Heubner: Ihr Leben ist geprägt von großer Angst, vor allem um ihre Familien. Für viele ist die wieder aufgebaute Familie ein Neuanfang gewesen: dass das Leben weitergeht, dass die Zerstörung ihrer Familien nicht endgültig gewesen ist. Jetzt zu merken, dass sie am Ende ihres Lebens ihre Familien in die gleiche Entsetzlichkeit entlassen, in die sie hineingeraten waren, ist nicht nur bitter. Wieder gibt es Zerstörung, die zu ihnen hinreicht. Der Hass ist reaktivierbar, die Menschheit wird in die gleichen Mechanismen von Zerstörung, Gewalt und gegenseitiger Ausgrenzung hineingepresst. Es ist ein unendliches Gefühl der Trauer. Man hat nichts gelernt aus unserer Geschichte.

SPIEGEL: Welche Hilfsmaßnahmen gibt es konkret für Holocaustüberlebende in der Ukraine?

Heubner: Es gibt von der Jewish Claims Conference über die jüdischen Gemeinden bis hin zu den Gedenkstätten in Deutschland Kontakte zu Überlebenden. Die vernetzen sich, bieten Mitmenschlichkeit an und sagen: »Wenn ihr Hilfe braucht, meldet euch. Wir sind da.« Regelmäßige, abendliche Anrufe, damit man sich die Last von der Seele reden kann, sind derzeit das Wichtigste. Fluchtwege zu vermitteln wird im Moment immer schwieriger, weil die Grenzen Richtung Westen fast dicht sind. Man hört von Menschen, die jetzt sogar versuchen, über Russland und Finnland das Land zu verlassen. Gleichzeitig hört man von den meisten Überlebenden: »Wir wollen bleiben, wir wollen nicht weg. Wir werden dieses Land und unsere Identität als Ukrainer nicht aufgeben – und auch unseren Stolz nicht.« Vielleicht ist das eine der Konsequenzen aus ihrer Zeit in den Lagern: dass sie sich als Menschen nicht brechen lassen. So wie sie sich damals nicht haben brechen lassen.

SPIEGEL: Wer kümmert sich um die vielen Holocaustüberlebenden, die momentan nicht evakuiert werden können?

Heubner: Da gibt es mittlerweile wirklich gut funktionierende Netzwerke der jüdischen Gemeinden, von Hilfsorganisationen und Nachbarschaftshilfe. Man weiß, wer soziale Ansprache braucht oder Hilfe, wenn es in die Bunker gehen muss. Die Unterstützung reicht vom Einkauf bis zum Streicheln der Hand. Das funktioniert. Und wissen Sie, was die Betroffenen besonders bewegt? Sie sagen: »Kümmert euch lieber um die Kinder. Um die, die das Leben noch vor sich haben.« Das ist die radikalste Antwort auf die eigene Erinnerung, an ihr Schicksal in den Konzentrationslagern, wo Frauen und Kinder zuerst umgebracht wurden und in den Gaskammern verschwanden.
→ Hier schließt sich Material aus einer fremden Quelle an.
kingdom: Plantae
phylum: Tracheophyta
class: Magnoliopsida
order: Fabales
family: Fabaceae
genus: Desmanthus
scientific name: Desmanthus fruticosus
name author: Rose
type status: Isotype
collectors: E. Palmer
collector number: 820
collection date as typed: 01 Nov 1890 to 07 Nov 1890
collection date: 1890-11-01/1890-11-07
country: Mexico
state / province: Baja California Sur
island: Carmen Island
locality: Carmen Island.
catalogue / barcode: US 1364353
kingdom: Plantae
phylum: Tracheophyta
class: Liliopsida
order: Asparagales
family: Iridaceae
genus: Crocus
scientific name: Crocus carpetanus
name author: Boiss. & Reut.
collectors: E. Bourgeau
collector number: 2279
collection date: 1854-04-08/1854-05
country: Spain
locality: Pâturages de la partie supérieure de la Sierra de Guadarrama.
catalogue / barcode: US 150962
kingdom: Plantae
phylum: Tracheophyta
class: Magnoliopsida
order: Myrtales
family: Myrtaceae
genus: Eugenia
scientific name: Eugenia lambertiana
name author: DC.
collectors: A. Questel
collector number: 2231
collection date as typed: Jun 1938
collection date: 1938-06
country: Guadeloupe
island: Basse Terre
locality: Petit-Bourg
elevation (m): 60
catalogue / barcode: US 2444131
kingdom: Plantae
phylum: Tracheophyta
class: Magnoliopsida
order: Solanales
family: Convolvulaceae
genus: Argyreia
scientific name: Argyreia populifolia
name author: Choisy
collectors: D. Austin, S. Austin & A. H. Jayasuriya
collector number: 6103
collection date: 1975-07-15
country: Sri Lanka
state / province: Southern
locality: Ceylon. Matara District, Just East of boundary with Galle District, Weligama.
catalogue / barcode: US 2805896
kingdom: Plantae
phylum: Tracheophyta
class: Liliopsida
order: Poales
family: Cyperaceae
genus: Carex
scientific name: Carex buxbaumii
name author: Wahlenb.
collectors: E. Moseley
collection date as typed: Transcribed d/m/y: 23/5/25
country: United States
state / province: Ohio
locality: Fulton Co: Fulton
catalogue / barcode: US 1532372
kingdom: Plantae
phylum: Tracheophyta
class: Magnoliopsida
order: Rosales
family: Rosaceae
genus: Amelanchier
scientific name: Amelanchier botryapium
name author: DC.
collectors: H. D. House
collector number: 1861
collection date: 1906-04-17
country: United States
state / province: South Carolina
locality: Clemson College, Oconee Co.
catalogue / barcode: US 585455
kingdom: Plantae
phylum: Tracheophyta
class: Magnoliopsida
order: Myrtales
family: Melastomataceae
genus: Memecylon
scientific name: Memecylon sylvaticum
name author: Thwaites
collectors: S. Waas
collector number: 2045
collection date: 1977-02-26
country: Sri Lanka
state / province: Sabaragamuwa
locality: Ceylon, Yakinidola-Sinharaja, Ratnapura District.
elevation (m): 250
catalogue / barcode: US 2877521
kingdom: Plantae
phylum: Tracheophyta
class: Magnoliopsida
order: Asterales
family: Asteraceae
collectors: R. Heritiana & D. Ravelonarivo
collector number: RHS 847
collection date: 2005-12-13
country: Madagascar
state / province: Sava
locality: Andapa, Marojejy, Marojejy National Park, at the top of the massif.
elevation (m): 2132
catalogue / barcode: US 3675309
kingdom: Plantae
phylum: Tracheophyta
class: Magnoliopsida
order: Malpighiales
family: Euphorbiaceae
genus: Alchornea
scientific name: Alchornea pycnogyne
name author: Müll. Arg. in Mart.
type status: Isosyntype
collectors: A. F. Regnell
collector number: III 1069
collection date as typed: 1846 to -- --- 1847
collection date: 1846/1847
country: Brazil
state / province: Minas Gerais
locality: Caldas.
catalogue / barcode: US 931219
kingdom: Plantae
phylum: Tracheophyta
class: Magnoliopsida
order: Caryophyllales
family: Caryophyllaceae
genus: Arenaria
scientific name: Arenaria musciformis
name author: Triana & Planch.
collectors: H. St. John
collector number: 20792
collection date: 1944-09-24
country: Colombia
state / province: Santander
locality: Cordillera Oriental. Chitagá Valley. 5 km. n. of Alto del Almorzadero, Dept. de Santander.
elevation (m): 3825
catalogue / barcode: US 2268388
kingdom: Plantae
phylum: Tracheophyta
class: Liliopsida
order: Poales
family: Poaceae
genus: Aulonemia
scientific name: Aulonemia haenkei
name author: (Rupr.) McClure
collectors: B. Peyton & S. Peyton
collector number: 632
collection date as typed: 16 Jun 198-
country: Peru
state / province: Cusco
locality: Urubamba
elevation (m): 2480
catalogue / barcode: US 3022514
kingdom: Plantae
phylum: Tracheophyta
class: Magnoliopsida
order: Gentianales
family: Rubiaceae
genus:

SPIEGEL: Dieser russische Angriffskrieg bedeutet für alle Ukrainer entsetzliches Leid. Was sind die besonderen Folgen für Holocaustüberlebende?

Heubner: Ihre Versorgungsketten sind unterbrochen. Viele von ihnen leben allein und waren schon durch Corona vereinsamt. Und dann wird dieser Krieg noch obendrauf gesetzt. Sie hatten sich erhofft, dass die Isolation beendet wird, dass Kontakte über Internet und Telefon hinaus wieder möglich werden. Reisen zu den Gedenkfeierlichkeiten in die Gedenkstätten, Zusammensein mit denen, die dasselbe erlebt haben wie sie selbst. All das ist in eine unendlich weite Ferne gerückt.

SPIEGEL: Wladimir Putin begründet den Angriffskrieg mit dem Ziel der »Entnazifizierung«. Wie reagieren Holocaustüberlebende auf diese Behauptung?

Heubner: Sie fühlen sich verhöhnt von Putin durch diese zynischen Sprüche von Entnazifizierung, von denen jeder weiß, dass es unverschämte Lügen sind. Dass dieser Mensch der Oberbefehlshaber einer Armee ist, die 1945 die Lager befreit hat, dass ausgerechnet er sich nun zu diesen lügnerischen und zynischen Ausfällen hinreißen lässt, fühlt sich für sie noch zusätzlich so an, als sei die Welt irrsinnig geworden.

SPIEGEL: Was bedeutet diese Situation psychisch für die durch die Schoa Traumatisierten?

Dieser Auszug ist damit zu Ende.